Six ans après son dernier opus War Songs, Ivan Brun revient à la bande dessinée avec un récit ambitieux mêlant critique sociale, polar et fantastique. Michel, jeune fonctionnaire borderline croise à Lyon Domingues, ancien mercenaire au Mozambique reconverti dans le proxénétisme. Quelques heures plus tard, le trafiquant se défenestre d'une tour du quartier de la Part-Dieu, entraînant Michel dans une dérive hypnotique. Shooté en permanence à un cocktail d'antidépresseurs et de Côte du Rhône, celui-ci se retrouve, comme sous l'effet d'un sortilège, aspiré dans la vie passée de Domingues. Meurtres, trafic d'armes, réseau de prostitution, pillages et guerres civiles se révèlent à sa conscience implosée. On suit une sédimentation du récit alternant scènes africaines et errances lyonnaises. Le cortège d'atrocités que connaît l'Afrique postcoloniale est mis en regard avec la violence symbolique de la société occidentale, qu'elle instaure par le biais de l'urbanisme, du monde du travail ou encore de la psychiatrie.
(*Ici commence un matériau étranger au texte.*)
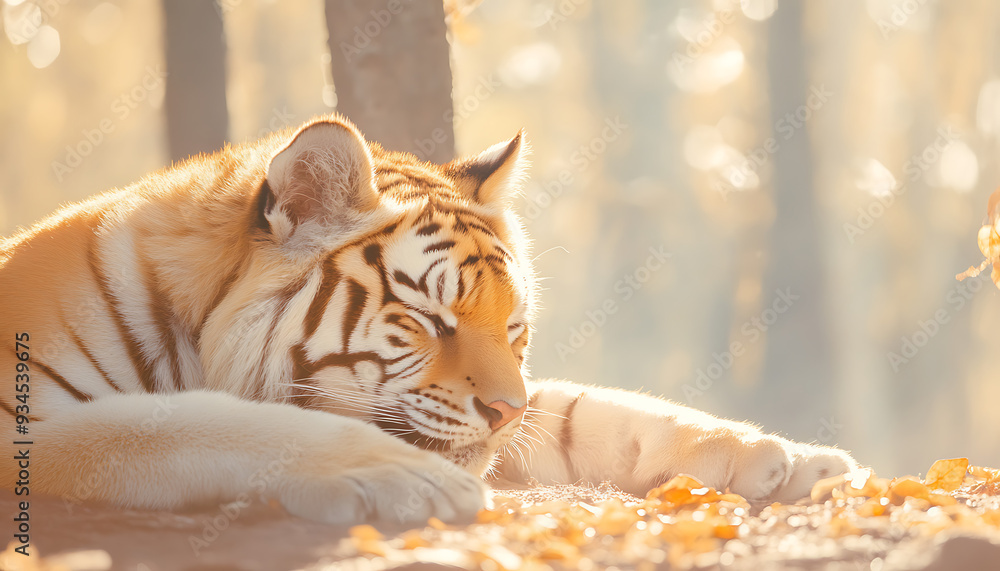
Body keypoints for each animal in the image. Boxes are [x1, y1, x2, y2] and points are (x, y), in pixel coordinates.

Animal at [0, 114, 856, 524]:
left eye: (514, 327)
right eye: (433, 318)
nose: (506, 410)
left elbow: (595, 410)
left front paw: (786, 455)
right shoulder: (27, 418)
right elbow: (183, 422)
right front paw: (402, 476)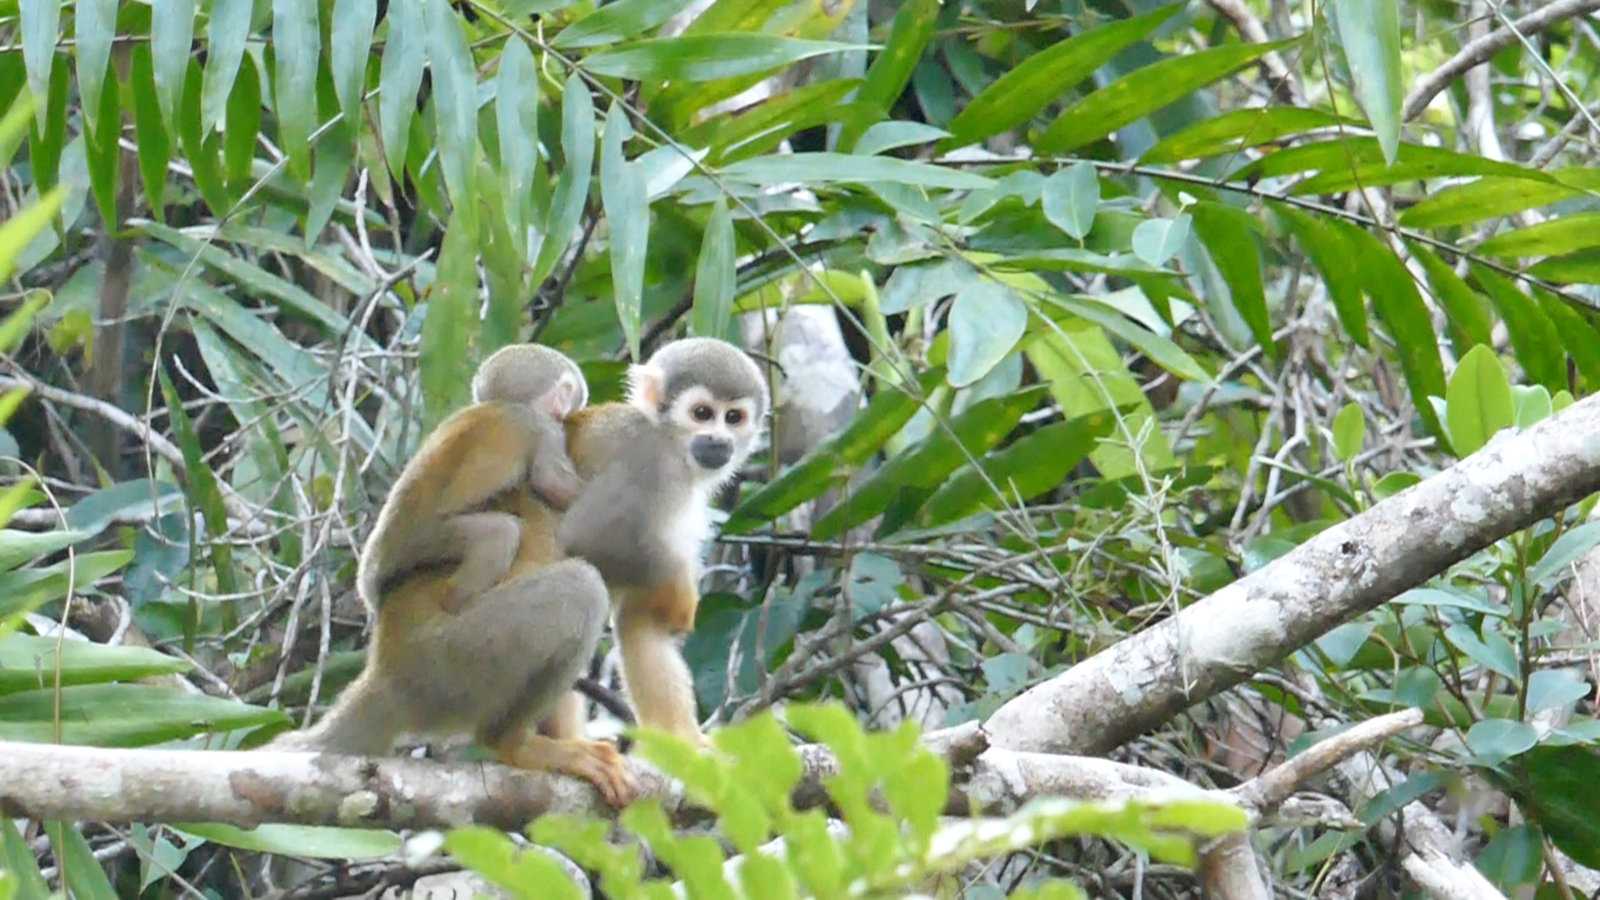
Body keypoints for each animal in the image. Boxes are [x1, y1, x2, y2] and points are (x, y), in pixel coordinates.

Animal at [356, 339, 588, 611]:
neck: (510, 404)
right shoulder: (544, 428)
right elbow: (552, 483)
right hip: (423, 540)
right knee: (500, 532)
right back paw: (456, 599)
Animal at [556, 336, 768, 743]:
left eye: (733, 417)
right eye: (702, 413)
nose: (718, 439)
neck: (670, 440)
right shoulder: (651, 467)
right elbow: (586, 539)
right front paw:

Submergé par ses démons, l'individu se désocialise complètement. Sa descenteaux enfers est d'autant plus terrible qu'elle n'est pavée que de faits documentés. D'un trait vif et charbonneux, Ivan Brun exprime toute la précision réaliste et politique de son travail à travers cette adaptation d'un roman de Tristan Perreton initialement publié en 2005.